Le droit à l'effacement
des données pour les mineurs.
De nouvelles
obligations s’imposent au responsable de traitement qui est désormais tenu
d'effacer dans les meilleurs délais les données à caractère personnel qui ont
été collectées lorsque la personne concernée était mineure au moment de la
collecte.
La mort
numérique
Toute personne,
de son vivant, a le droit désormais d’organiser les conditions de conservation
et de communication de ses données à caractère personnel après son décès. La
personne pourra transmettre des directives sur le sort de ses données à
caractère personnel à la CNIL ou à un responsable de traitement et pourra
désigner une personne chargée de leur exécution.

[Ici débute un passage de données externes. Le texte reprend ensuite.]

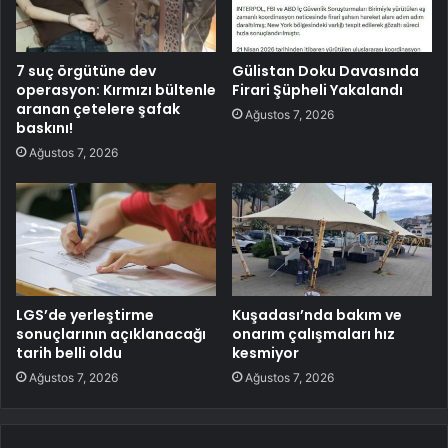
7 suç örgütüne dev
Gülistan Doku Davasında
operasyon: Kırmızı bültenle
Firari Şüpheli Yakalandı
aranan çetelere şafak
Ağustos 7, 2026
baskını!
Ağustos 7, 2026
LGS’de yerleştirme
Kuşadası’nda bakım ve
sonuçlarının açıklanacağı
onarım çalışmaları hız
tarih belli oldu
kesmiyor
Ağustos 7, 2026
Ağustos 7, 2026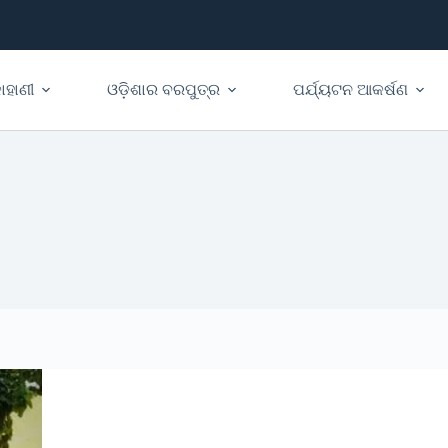
ାହାଣୀ
ଓଡ଼ିଶାର ବରପୁତ୍ର
ପର୍ଯ୍ୟଟନ ଆକର୍ଷଣ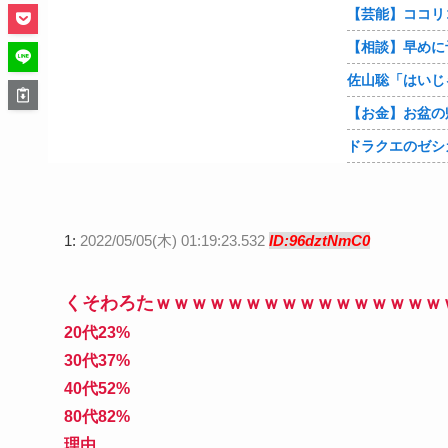
ドラクエのゼシ
1:
2022/05/05(木) 01:19:23.532
ID:96dztNmC0
くそわろたｗｗｗｗｗｗｗｗｗｗｗｗｗｗｗｗ
20代23%
30代37%
40代52%
80代82%
理由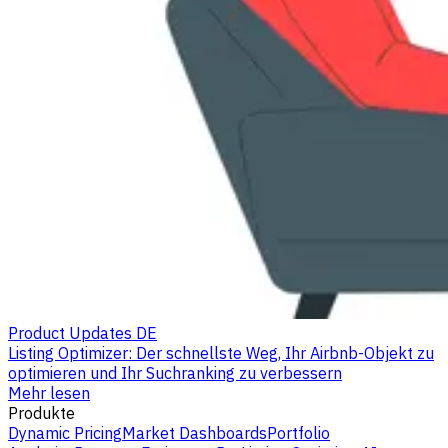
Product Updates DE
Listing Optimizer: Der schnellste Weg, Ihr Airbnb-Objekt zu
optimieren und Ihr Suchranking zu verbessern
Mehr lesen
Produkte
Dynamic Pricing
Market Dashboards
Portfolio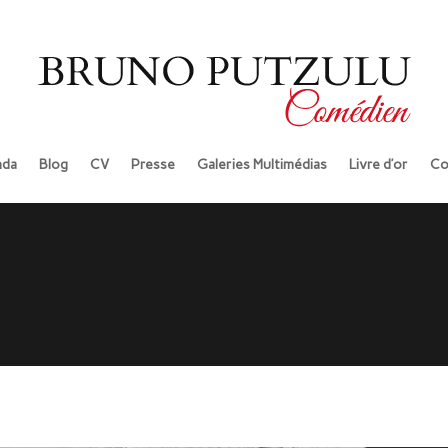
da
Blog
CV
Presse
Galeries Multimédias
Livre d’or
Co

Les prestataires
sur internet devront informer l'utilisateur du sort de ses données à son décès
et lui permettre de choisir de les communiquer ou non à un tiers qu'il désigne.
Renforcement du
secret des correspondances et encadrement de l’analyse des échanges
Tout fournisseur
de services de communication au public en ligne mettant à disposition de
contenus, services ou applications, ainsi que les membres de leur personnel,
sont tenus de respecter le secret des correspondances. Le secret couvre le
contenu de la correspondance, l'identité des correspondants ainsi que, le cas
échéant, l'intitulé du message et les documents joints à la correspondance. Le texte ne fait
que rappeler que ce secret s’impose également sur internet. Il permet le
traitement automatisé d'analyse, à des fins d'affichage, de tri ou
d'acheminement des correspondances, ou de détection de contenus non sollicités
ou de programmes informatiques malveillants, du contenu de la correspondance en
ligne, de l'identité des correspondants. En revanche, le
traitement automatisé d'analyse, à des fins publicitaires, statistiques ou
d'amélioration du service apporté à l'utilisateur, du contenu de la
correspondance en ligne, de l'identité des correspondants ainsi que, le cas
échéant, de l'intitulé ou des documents joints est interdit, sauf si le
consentement exprès de l'utilisateur est recueilli à une périodicité fixée par
voie réglementaire, qui ne peut être supérieure à un an. Le consentement est
spécifique à chaque traitement.
Droit
d’information sur le traitement automatisé de son dossier
L’article
L311-3-1 du Code des relations entre le public et l'administration impose
désormais qu’une décision individuelle prise sur le fondement d'un traitement
algorithmique comporte une mention explicite en informant l'intéressé.
(4) L’accès au numérique pour tous et la facilitation de l’usage du numérique
Enfin, la loi du 7 octobre 2016 prévoit un ensemble de mesures destinées à renforcer notamment le pouvoir des collectivités pour améliorer l’accès au numérique.Faciliter les
échanges et les paiements
Afin
d’encourager et favoriser l’usage du numérique dans cette nouvelle République,
le code des postes et des communications électroniques prévoit désormais
que l'envoi recommandé électronique est équivalent à l'envoi par lettre
recommandée, dès lors qu'il satisfait aux exigences de l'article 44 du règlement
(UE) n° 910/2014 du Parlement européen et du Conseil du 23 juillet 2014.
Le texte
facilite également le développement de services de paiement par SMS.
Droit à internet
Désormais, en
cas de non-paiement des factures, la fourniture d'énergie et d'eau, un service
téléphonique et un service d'accès à internet sont maintenus jusqu'à ce qu'il
ait été statué sur la demande d'aide au fonds de solidarité pour le logement.
* * *
La loi du 7 octobre 2016 prévoit de nombreux décrets avant son application dans sa totalité et des dates d’entrée en vigueur différentes suivant les mesures concernées. Nul doute qu’elle devrait changer le paysage à venir des activités en ligne particulièrement en raison du renforcement des droits des consommateurs et des citoyens.